There were dozens of highlights. The best of all was the spectacular reunion performance by Ludicra, who headlined the first night, but all the bands fired on all cylinders, and the biggest crowd we’ve ever had at NWTF had great energy.
Perhaps it goes without saying, but the big crew of festival volunteers who worked the event were left both elated and exhausted, including those of us from NCS. We basically had to shut down this site for the last few days, and it will take a little while for us to get back in motoring gear again.
Midnight at NWTF – photo by Islander-NCS
DGR and Andy Synn are still in Seattle recovering before they jet home, and although I only had to cross the water to get to NWTF instead of crossing the skies, I’m in need of rest and recuperation myself. I haven’t paid attention to NCS e-mail in four days, and shudder at the thought of what’s lying in wait there, but will force myself to wade in later today. Maybe one of our other writers sent us something we can use to help fill in the coming week?
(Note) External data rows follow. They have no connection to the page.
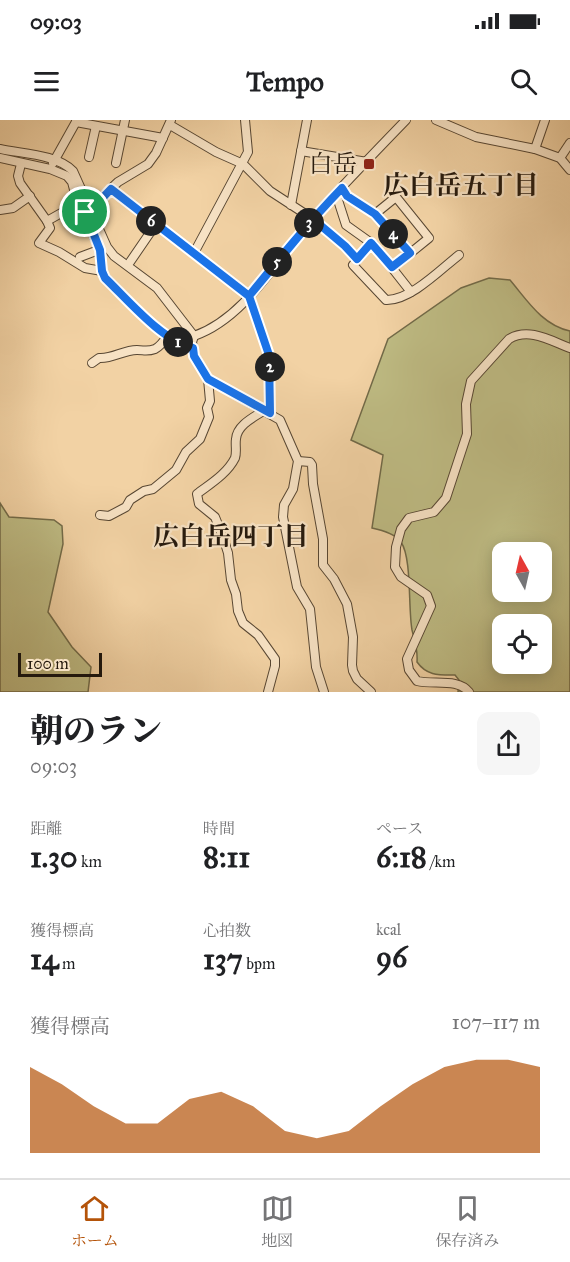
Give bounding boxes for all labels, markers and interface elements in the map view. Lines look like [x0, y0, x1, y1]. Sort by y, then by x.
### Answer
text: 09:03 [30, 8, 82, 35]
icon: menu [30, 65, 63, 98]
text: Tempo [246, 65, 324, 98]
icon: search [507, 65, 540, 98]
place label: 白岳 [309, 149, 357, 179]
marker: 白岳 [362, 157, 376, 171]
district label: 広白岳五丁目 [383, 169, 539, 201]
pin [59, 186, 110, 237]
icon: arrive [68, 195, 101, 228]
pin: 6 [136, 206, 166, 236]
pin: 3 [294, 208, 324, 238]
text: 6 [147, 211, 155, 230]
text: 3 [306, 213, 312, 232]
pin: 4 [378, 219, 408, 249]
text: 4 [389, 224, 397, 243]
pin: 5 [262, 247, 292, 277]
text: 5 [273, 252, 281, 271]
pin: 1 [163, 327, 193, 357]
text: 1 [175, 332, 181, 351]
pin: 2 [255, 352, 285, 382]
text: 2 [266, 357, 274, 376]
district label: 広白岳四丁目 [153, 520, 309, 552]
north arrow [492, 542, 552, 602]
map controls [492, 542, 552, 674]
button: locate [492, 614, 552, 674]
scale bar [18, 650, 102, 678]
text: 100 m [27, 654, 69, 673]
text: 朝のラン [30, 711, 162, 751]
button: share [477, 712, 540, 775]
text: 09:03 [30, 754, 77, 778]
text: 距離 [30, 819, 62, 838]
text: 時間 [203, 819, 235, 838]
text: ペース [376, 819, 423, 838]
text: 1.30 [30, 839, 78, 875]
text: 8:11 [203, 839, 250, 875]
text: 6:18 [376, 839, 427, 875]
text: km [78, 852, 102, 871]
text: /km [427, 852, 455, 871]
text: kcal [376, 920, 401, 939]
text: 獲得標高 [30, 921, 94, 940]
text: 心拍数 [203, 921, 251, 940]
text: 96 [376, 939, 408, 975]
text: 14 [30, 941, 59, 977]
text: 137 [203, 941, 243, 977]
text: m [59, 954, 75, 973]
text: bpm [243, 954, 275, 973]
text: 107–117 m [452, 1010, 540, 1034]
text: 獲得標高 [30, 1014, 110, 1038]
tab: ホーム [71, 1192, 119, 1251]
tab: 地図 [261, 1192, 294, 1251]
tab: 保存済み [435, 1192, 499, 1251]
But we will at least get back to our daily premieres, starting with the body-mauling, mind-mangling track from Fleshrot I posted here earlier today, and might have a scattering of other features too (advance planning has never been our strong suit).
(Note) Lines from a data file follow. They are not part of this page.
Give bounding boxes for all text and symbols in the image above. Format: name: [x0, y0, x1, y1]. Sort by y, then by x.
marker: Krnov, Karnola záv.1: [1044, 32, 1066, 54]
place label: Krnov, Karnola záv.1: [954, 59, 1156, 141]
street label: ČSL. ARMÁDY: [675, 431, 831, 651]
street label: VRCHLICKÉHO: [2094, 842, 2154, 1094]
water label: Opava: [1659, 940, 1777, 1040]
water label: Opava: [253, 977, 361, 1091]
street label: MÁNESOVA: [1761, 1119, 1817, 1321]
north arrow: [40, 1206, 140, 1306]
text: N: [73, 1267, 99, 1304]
And oh look! It’s the Fourth of July today! Truth be told, our country doesn’t have very fucking much to celebrate this year (the chasm between ideals and reality seems particularly enormous), but just celebrating for the sake of celebrating is a good thing, even if the official reason for doing so seems kind of hollow. So, we hope all of you in the U.S. will have a fun-filled day. We hope the same for everyone else who stops by here today from anywhere else in the world.
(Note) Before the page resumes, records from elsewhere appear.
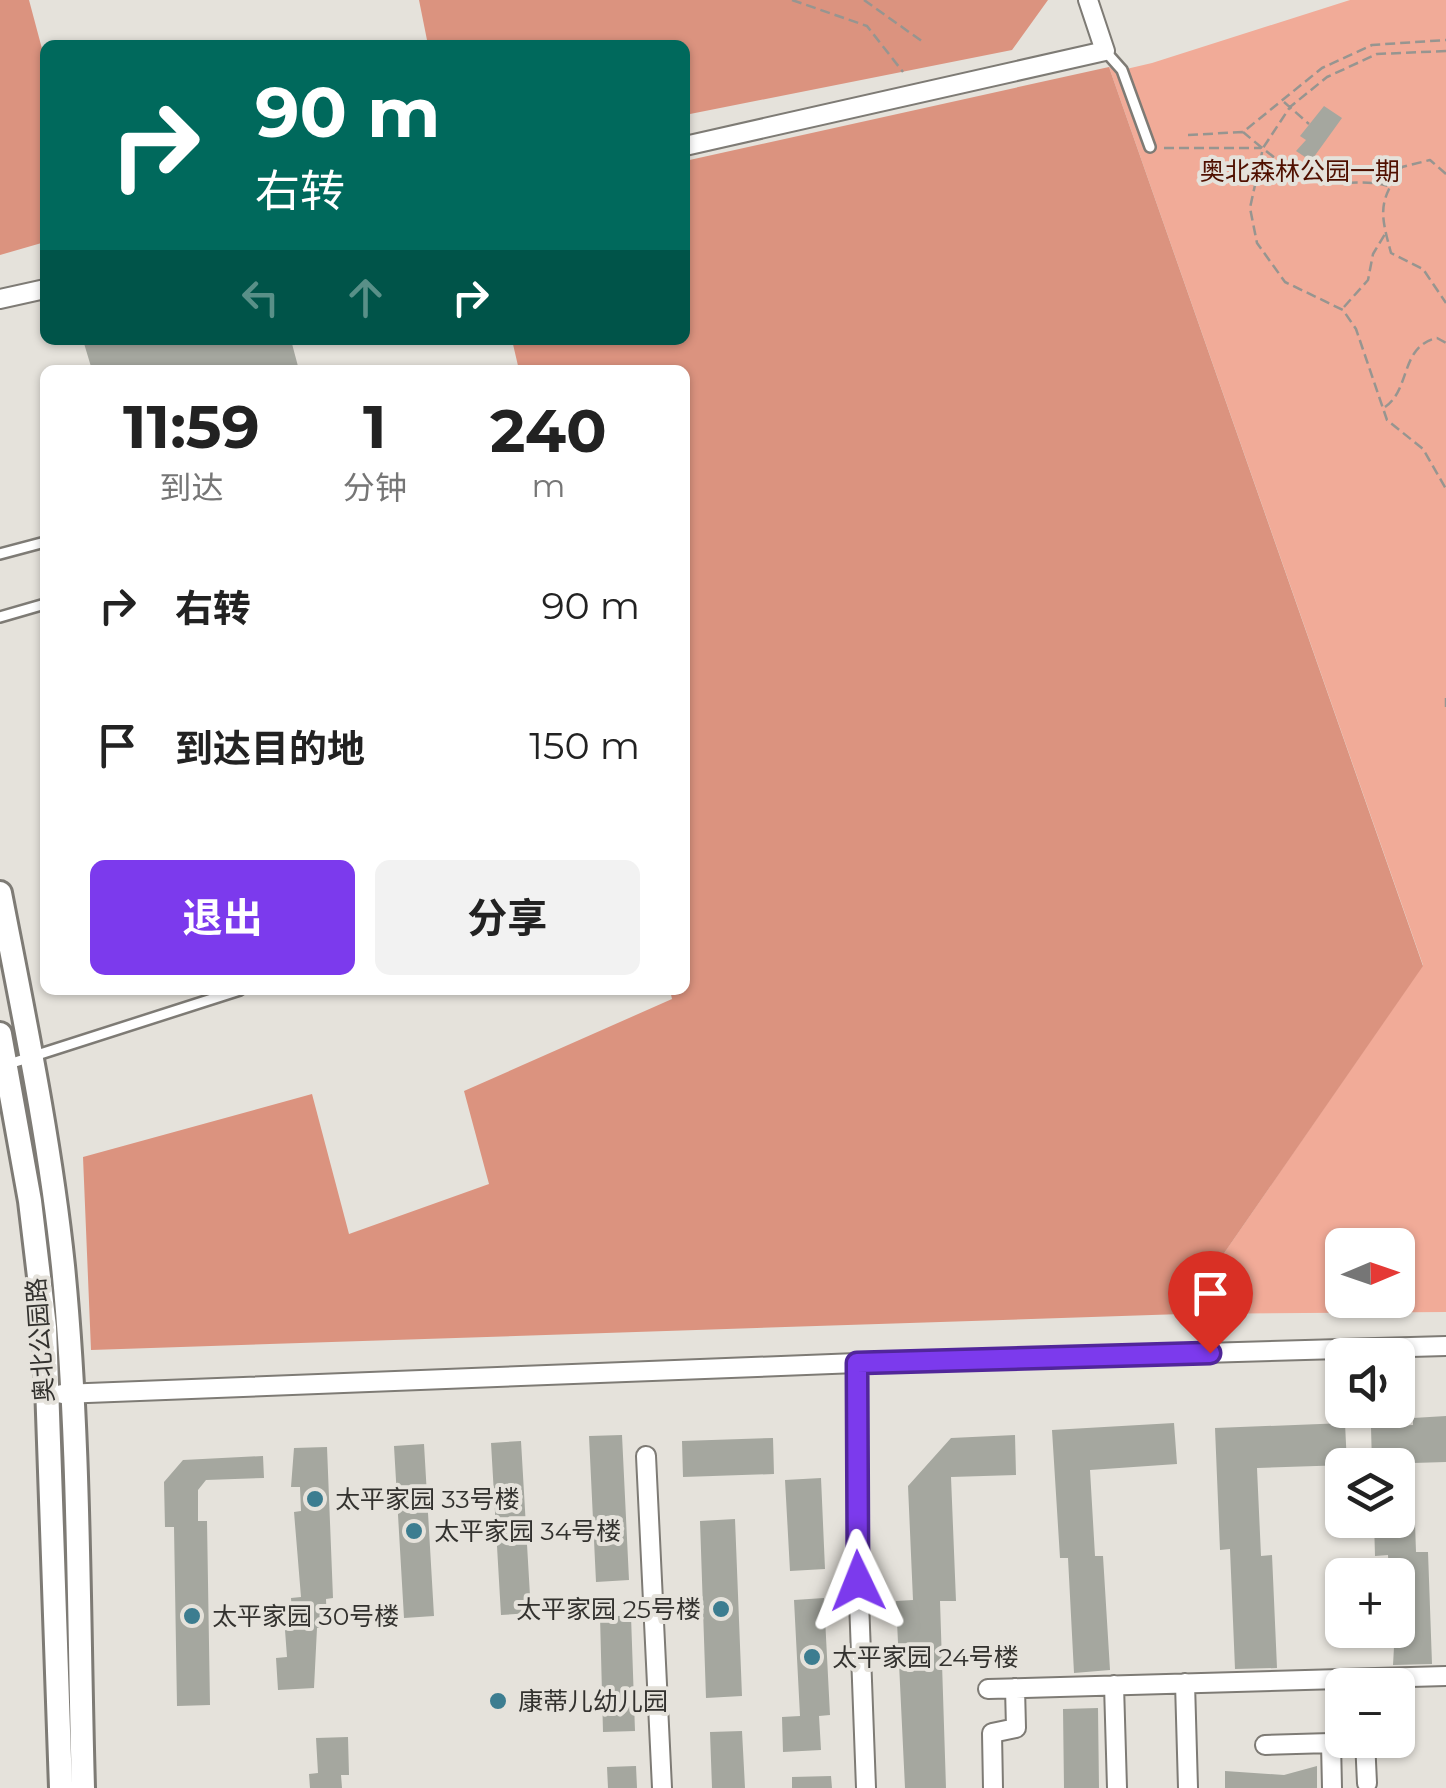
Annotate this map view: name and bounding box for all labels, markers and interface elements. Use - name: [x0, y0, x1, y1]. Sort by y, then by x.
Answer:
- text: 90 m: [255, 69, 440, 155]
- icon: right: [90, 80, 220, 210]
- park label: 奥北森林公园一期: [1200, 156, 1400, 186]
- text: 右转: [255, 163, 345, 218]
- icon: left: [233, 270, 288, 325]
- icon: ahead: [338, 270, 393, 325]
- icon: right: [443, 270, 498, 325]
- text: 11:59: [123, 390, 260, 463]
- text: 1: [363, 390, 387, 463]
- text: 240: [490, 394, 607, 467]
- text: m: [531, 466, 565, 505]
- text: 到达: [159, 468, 223, 507]
- text: 分钟: [343, 468, 407, 507]
- icon: right: [90, 578, 145, 633]
- text: 90 m: [541, 582, 640, 629]
- text: 右转: [175, 585, 251, 632]
- icon: arrive: [90, 718, 145, 773]
- text: 150 m: [529, 722, 640, 769]
- text: 到达目的地: [175, 725, 365, 772]
- button: 退出: [90, 860, 355, 975]
- button: 分享: [375, 860, 640, 975]
- north arrow: [1325, 1228, 1415, 1318]
- map controls: [1325, 1228, 1415, 1758]
- pin: [1168, 1251, 1253, 1354]
- icon: arrive: [1183, 1266, 1238, 1321]
- street label: 奥北公园路: [21, 1277, 59, 1403]
- button: sound: [1325, 1338, 1415, 1428]
- button: layers: [1325, 1448, 1415, 1538]
- place label: 太平家园 33号楼: [335, 1484, 520, 1514]
- marker: 太平家园 33号楼: [304, 1488, 326, 1510]
- place label: 太平家园 34号楼: [434, 1516, 621, 1546]
- marker: 太平家园 34号楼: [403, 1520, 425, 1542]
- position arrow: [806, 1529, 910, 1633]
- button: +: [1325, 1558, 1415, 1648]
- place label: 太平家园 25号楼: [516, 1594, 701, 1624]
- marker: 太平家园 25号楼: [710, 1598, 732, 1620]
- place label: 太平家园 30号楼: [212, 1601, 399, 1631]
- marker: 太平家园 30号楼: [181, 1605, 203, 1627]
- place label: 太平家园 24号楼: [832, 1642, 1019, 1672]
- marker: 太平家园 24号楼: [801, 1646, 823, 1668]
- button: −: [1325, 1668, 1415, 1758]
- place label: 康蒂儿幼儿园: [518, 1686, 668, 1716]
- marker: 康蒂儿幼儿园: [487, 1690, 509, 1712]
To help fuel the fun, I decided to pick just a couple of new tracks to throw at your faces, and both of them come from the same forthcoming release — a cassette-tape split named Desolate Tides from Putrescine and Kosmogyr that’s dropping on September 23rd via Tridroid Records. (You can pre-order the tape here, and digital editions via the Bandcamp pages for the two groups linked below).
The first track from this fine San Diego band (whom we’ve written about many times here), “Secrets Beckon Sweetly“, is one of three from them on the new split. It’s a fascinating mixture of darting and swirling riffage, bounding and burbling bass-lines, whip-cracking drums, and ravenous vocal intensity. The song is intricate and kaleidoscopic in its swift twists and turns, and technically impressive in its execution.
The fast-changing blends of dissonance and harmony and the ever-changing fretwork and percussive permutations give it a weird and wondrous feeling. It’s both menacingly sinister and gloriously wild, and reaches one of many zeniths through a spectacle of a solo. It’s one of those tracks that gets the adrenaline pumping but demands to be heard repeatedly just to better follow all the head-spinning machinations.
In case you missed or forgot my previous writings about this band, its line-up consists of Shanghai native Xander Cheng (The Arcbane) and Ivan Belcic, (formerly of Shanghai’s The Machinery of Other Skeletons and a member of Death to Giants). Ivan now lives in Prague, but he and Xander have been collaborating by long-distance. Their debut album, 2018’s Eviternity, was a fantastic experience (and so was Eveternity: The Remixes), so it was great to see that they’ve surfaced again with three tracks on this new split.
The Kosmogyr song that’s now streaming is “Eschaton“, a breathtaking 7 1/2 minute excursion that’s worth every second. Slow and spell-binding at first, it melds swaths of abrasion, sweeping synth-swells, and a beguiling chime-like melody. Even when the rhythm section begin pounding and blasting, and the savage growls and howls become uncaged, there’s still a vast and glorious feeling to the music. It creates audio panoramas of heart-swelling splendor, even as it pounds the pulse.
The spells keep coming as well, as the guitars and keyboards ring through the majestic typhoons, creating moods of longing and wonder. At the end, when the storm spends itself, what may be a violin or a guitar that sounds like one provides a brief but sublime exit.